The whole point of pthread_once() is that you can call it as many times in each thread as you want, and it calls your once-function exactly once per thread. So you can safely put all that stuff at the beginning of each of your library functions (or perhaps put it in a common function that each of your top-level functions calls).

Thread-local storage (TLS) is the way to go. Many languages provide a built-in facility for giving easy access to it, so don't overlook all possibilities: make things easy on yourself.

The essential idea behind TLS is simple: every thread is defined, in the system, by a so-called "thread control block" (TCB) and within that TCB there are a handful of otherwise-unused slots... TLS. And what you (or your language) do with them is to use one of 'em as a pointer to whatever you want to store. Just be sure that, when the thread terminates, it cleans up whatever it has allocated.

If what you need is a "thread-safe global pool" of (anything), then you have to use mutexes of some kind to protect it.

Thanks. I probably won't be making thread-safe globals in my library any time soon, but when I do, this will be a lot of help. I think I have just one more question though:

Quote:

But each compiled module in the library should see at least:

Code:

pthread_once_t wilma;

Couldn't I just use "extern pthread_once_t wilma;" in the header and have pthread_once_t wilma; in one C source file of the library?

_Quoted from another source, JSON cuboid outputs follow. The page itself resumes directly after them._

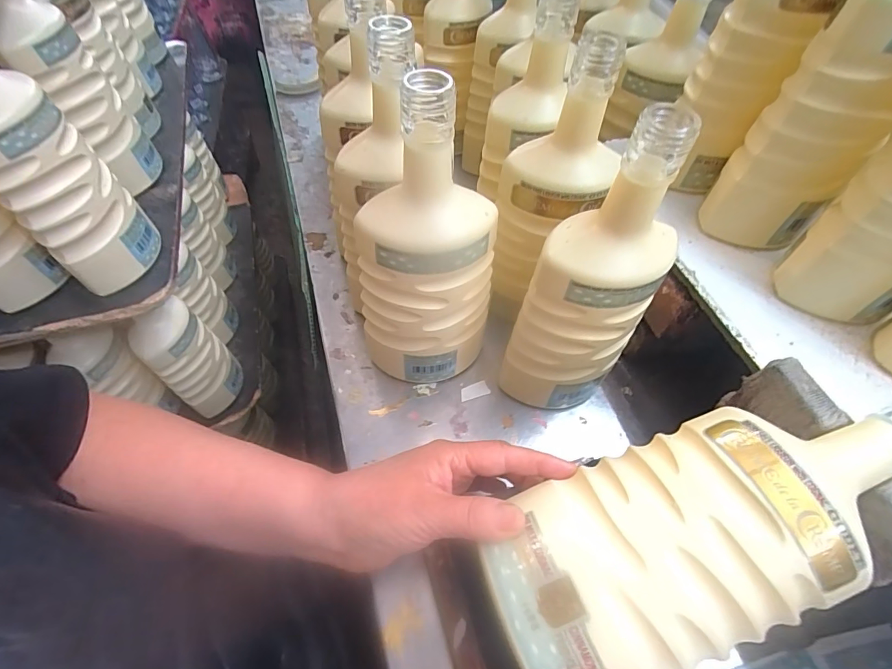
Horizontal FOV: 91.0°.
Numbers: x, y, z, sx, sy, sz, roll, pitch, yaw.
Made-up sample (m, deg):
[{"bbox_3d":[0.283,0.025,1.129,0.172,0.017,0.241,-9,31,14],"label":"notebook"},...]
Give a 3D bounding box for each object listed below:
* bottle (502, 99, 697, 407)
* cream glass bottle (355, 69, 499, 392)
[{"bbox_3d":[0.102,-0.027,0.311,0.077,0.237,0.087,31,63,19],"label":"bottle"},{"bbox_3d":[-0.015,-0.038,0.343,0.088,0.204,0.081,27,59,16],"label":"cream glass bottle"}]

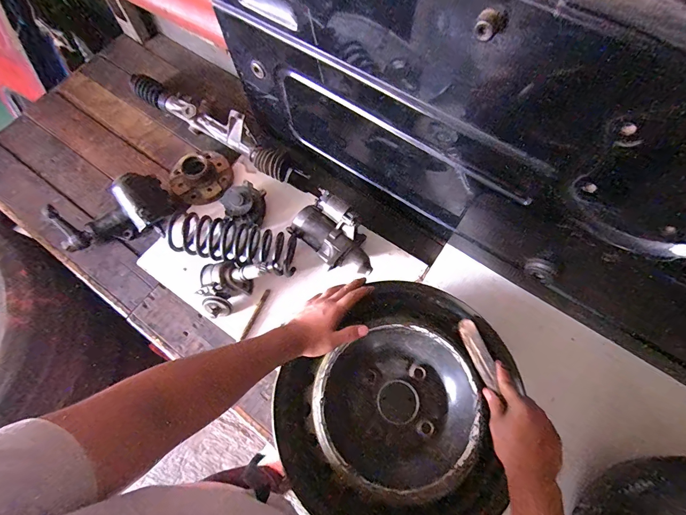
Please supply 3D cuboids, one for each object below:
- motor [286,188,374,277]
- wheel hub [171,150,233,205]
[{"bbox_3d":[-0.015,-0.035,0.761,0.193,0.091,0.121,40,71,13],"label":"motor"},{"bbox_3d":[-0.330,-0.186,0.838,0.143,0.059,0.112,-27,71,-13],"label":"wheel hub"}]

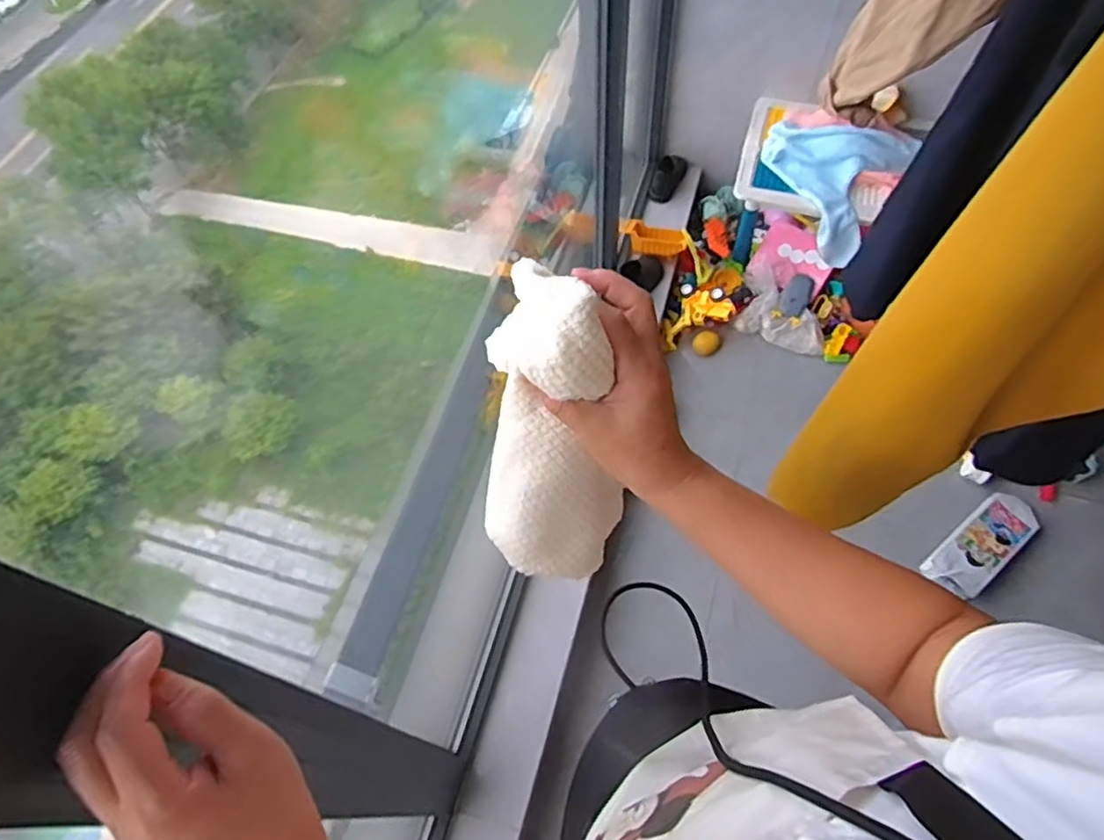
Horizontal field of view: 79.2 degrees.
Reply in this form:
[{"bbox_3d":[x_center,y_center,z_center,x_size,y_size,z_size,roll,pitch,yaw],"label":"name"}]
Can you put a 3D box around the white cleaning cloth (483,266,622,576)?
[{"bbox_3d":[0.001,0.010,0.443,0.088,0.213,0.063,2,33,4],"label":"white cleaning cloth"}]

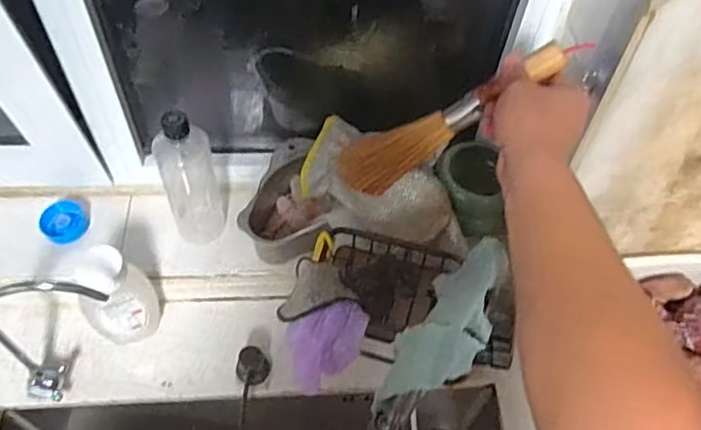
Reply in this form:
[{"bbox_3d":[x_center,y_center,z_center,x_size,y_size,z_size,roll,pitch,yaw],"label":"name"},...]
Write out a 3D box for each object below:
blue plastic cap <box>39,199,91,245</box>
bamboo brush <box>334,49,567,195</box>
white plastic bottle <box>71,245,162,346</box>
[{"bbox_3d":[-0.404,0.008,0.850,0.059,0.023,0.070,-34,63,-24],"label":"blue plastic cap"},{"bbox_3d":[0.093,-0.092,0.586,0.241,0.041,0.045,-29,52,24],"label":"bamboo brush"},{"bbox_3d":[-0.288,0.105,0.746,0.088,0.178,0.052,-24,60,-19],"label":"white plastic bottle"}]

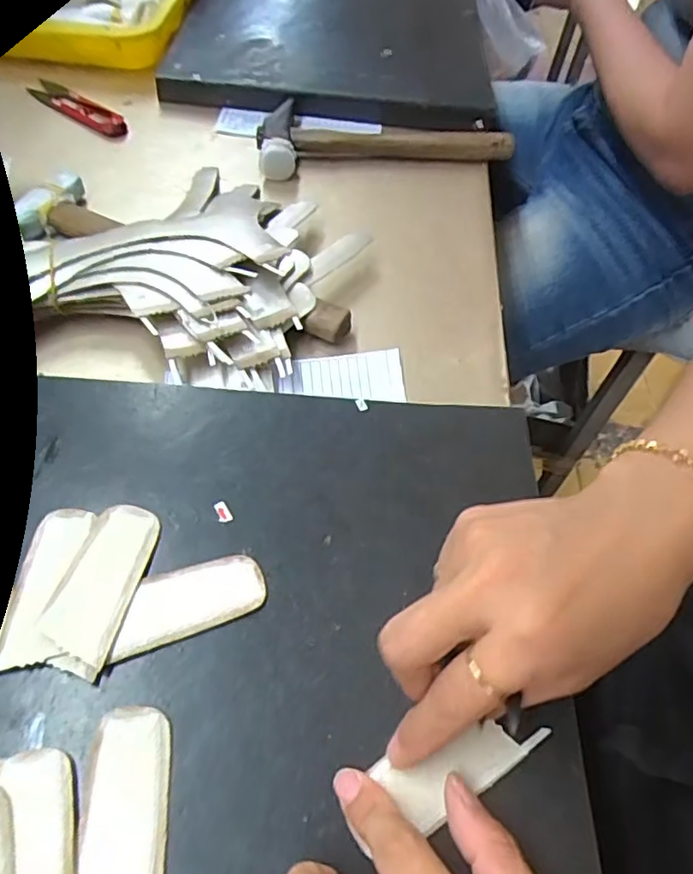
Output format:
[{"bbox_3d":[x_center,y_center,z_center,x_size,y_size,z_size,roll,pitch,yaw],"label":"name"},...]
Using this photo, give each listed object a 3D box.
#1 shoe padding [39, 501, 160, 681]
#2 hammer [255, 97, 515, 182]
[{"bbox_3d":[-0.109,0.065,0.269,0.031,0.004,0.075,15,53,-1],"label":"shoe padding"},{"bbox_3d":[0.030,-0.257,0.517,0.213,0.030,0.075,-8,57,-10],"label":"hammer"}]

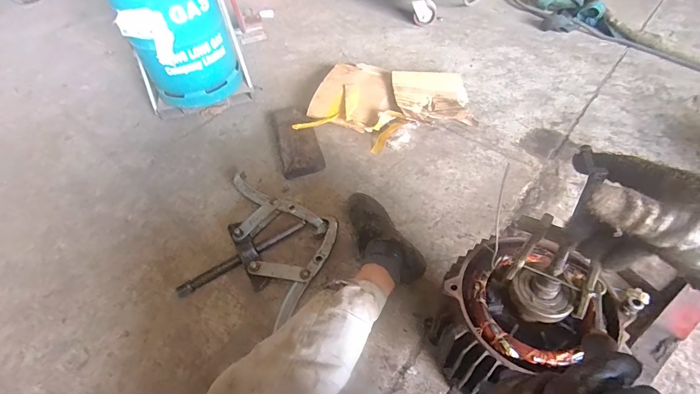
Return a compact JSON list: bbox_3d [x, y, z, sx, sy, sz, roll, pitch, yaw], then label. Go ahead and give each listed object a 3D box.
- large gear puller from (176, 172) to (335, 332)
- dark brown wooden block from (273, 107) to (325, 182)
[{"bbox_3d":[-0.230,0.123,0.877,0.355,0.045,0.339,20,56,20],"label":"large gear puller"},{"bbox_3d":[-0.170,-0.184,1.122,0.119,0.041,0.322,-15,52,-6],"label":"dark brown wooden block"}]

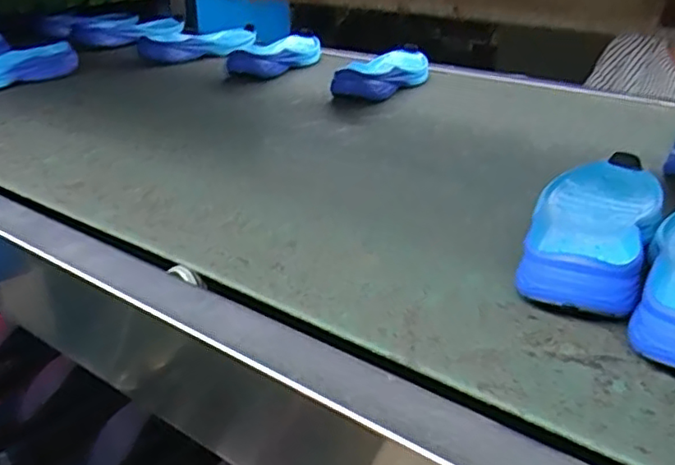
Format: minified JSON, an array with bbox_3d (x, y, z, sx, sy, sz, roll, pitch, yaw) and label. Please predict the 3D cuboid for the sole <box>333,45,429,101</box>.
[{"bbox_3d":[0.075,-0.234,0.954,0.094,0.042,0.204,13,29,22],"label":"sole"}]

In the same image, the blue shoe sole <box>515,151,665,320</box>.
[{"bbox_3d":[0.203,-0.006,0.510,0.088,0.039,0.256,14,30,24],"label":"blue shoe sole"}]

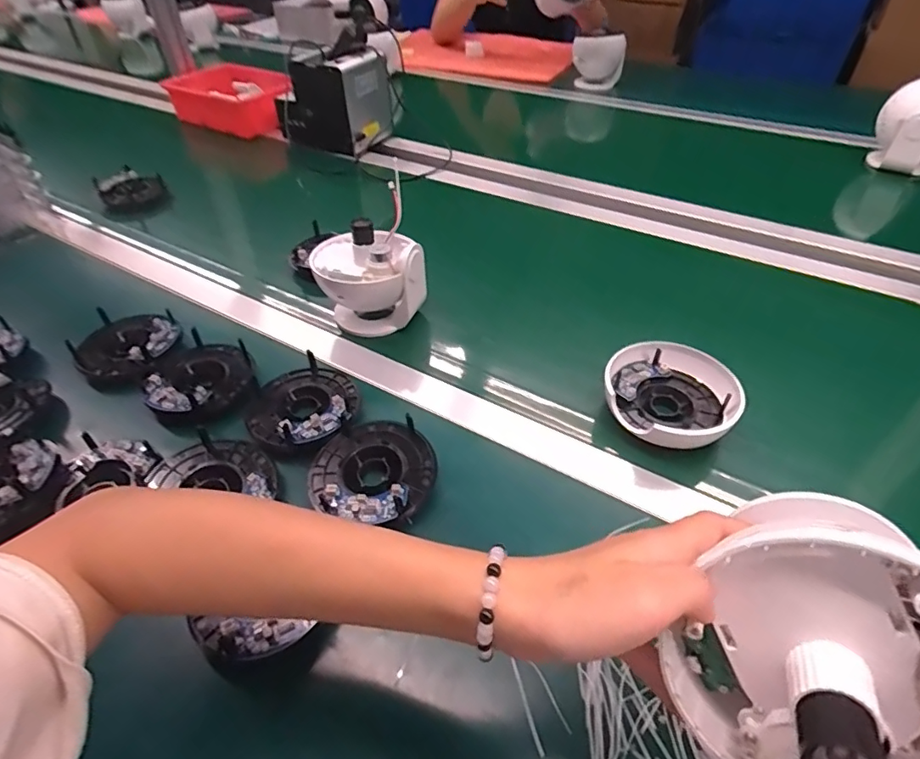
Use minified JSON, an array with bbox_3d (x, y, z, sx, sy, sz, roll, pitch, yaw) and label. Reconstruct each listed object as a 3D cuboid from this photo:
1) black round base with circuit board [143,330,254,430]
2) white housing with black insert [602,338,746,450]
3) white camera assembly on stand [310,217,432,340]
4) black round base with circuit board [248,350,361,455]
[{"bbox_3d":[-0.255,-0.002,0.512,0.102,0.032,0.095,0,44,0],"label":"black round base with circuit board"},{"bbox_3d":[0.191,0.016,0.481,0.112,0.030,0.115,0,44,0],"label":"white housing with black insert"},{"bbox_3d":[-0.100,-0.117,0.588,0.113,0.117,0.104,-11,45,-11],"label":"white camera assembly on stand"},{"bbox_3d":[-0.142,0.020,0.483,0.094,0.027,0.101,-5,44,-5],"label":"black round base with circuit board"}]

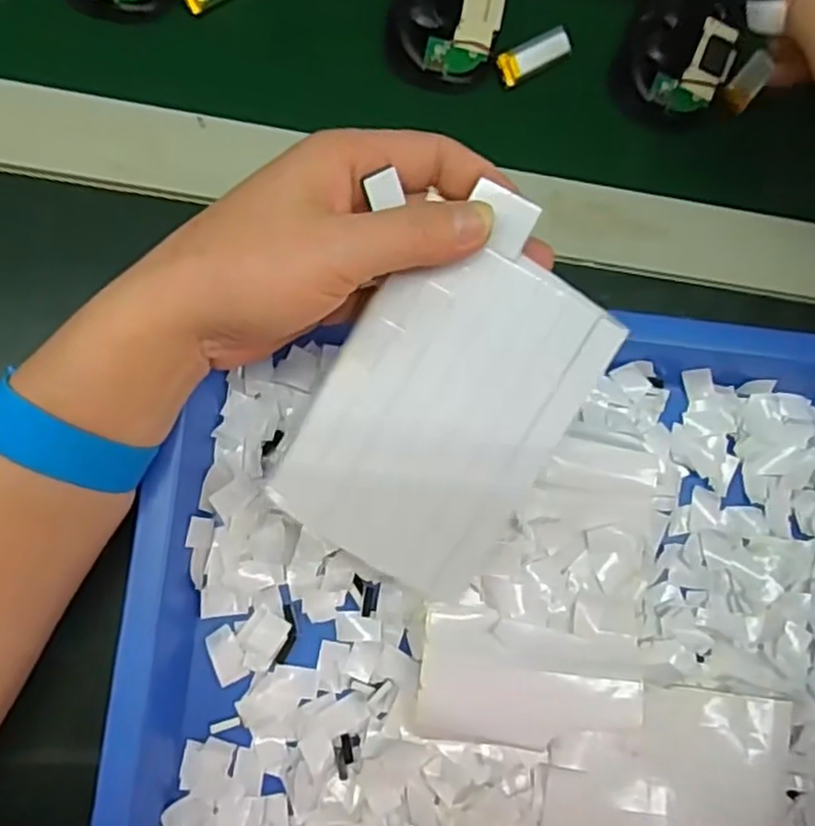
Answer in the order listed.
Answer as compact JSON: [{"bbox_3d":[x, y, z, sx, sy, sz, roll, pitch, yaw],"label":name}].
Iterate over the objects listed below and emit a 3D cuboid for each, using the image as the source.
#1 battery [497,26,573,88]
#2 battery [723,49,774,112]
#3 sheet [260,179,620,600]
[{"bbox_3d":[0.066,-0.183,0.364,0.040,0.008,0.015,-31,85,-11],"label":"battery"},{"bbox_3d":[0.179,-0.174,0.372,0.014,0.004,0.037,39,78,1],"label":"battery"},{"bbox_3d":[0.017,-0.005,0.269,0.087,0.006,0.141,29,100,-3],"label":"sheet"}]

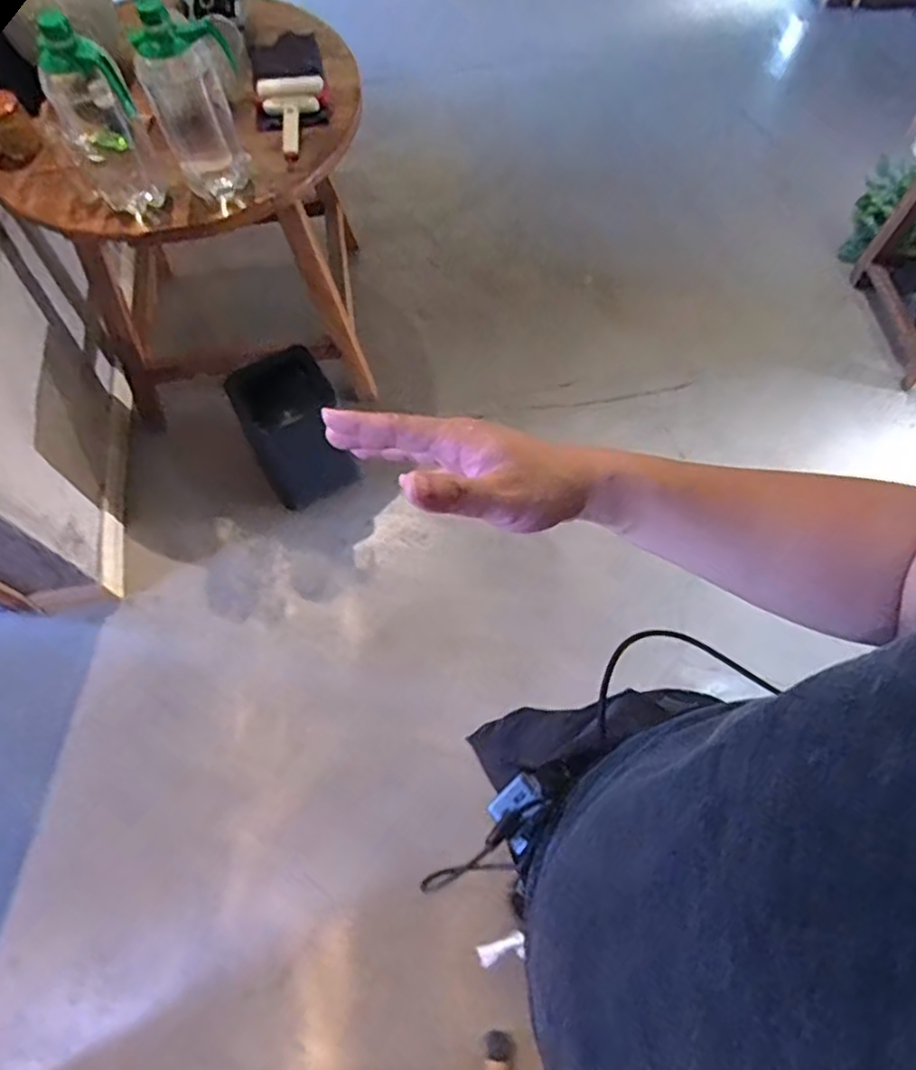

Yes, that would work, because each compiled module in the library will (I hope) "see" that line of code, since it's in the header.

I'm uncertain if it will raise a problem in the one C source file that contains the PTHREAD_ONCE_INIT, since that C source file will also see the uninitialized version. But you can work that out if the problem arises, I'm sure.

POSIX therad that terms pthread, can keep value of variables of each thread for the same thread, the name of this technique is specific-data , you can google with specific-data pthread C

Because the C library uses global variables such as "errno", they only way to truly have a thread safe C library is if the underlying operating system keeps a separate memory address space for each thread. The address of "errno" would then be the same for each thread, but refer to a different physical memory location. One can play tricks such as defining C macros to replace global variables like "errno", but then the global variables will not behave as normal variables.

EDIT
I obviously misunderstood the question. The question is about writing a library using the C language. I thought it was asking how to write "the" standard C library.

All the other answers are good suggestions. Which one to use will depend on the operating systems and C compilers used with the library.

Using current Linux kernels and development tools, one can use thread-local storage simply by adding the __thread keyword to the variable definition. It, or its variant, are available in practically all current C environments, including Windows, although the details vary a bit.

In Linux, if you want to have your own variable with errno-like semantics, just use

Code:

extern __thread int my_errno;

in the header file, and

Code:

__thread int my_errno = 0;

in the library implementation. Each thread will see their own private version.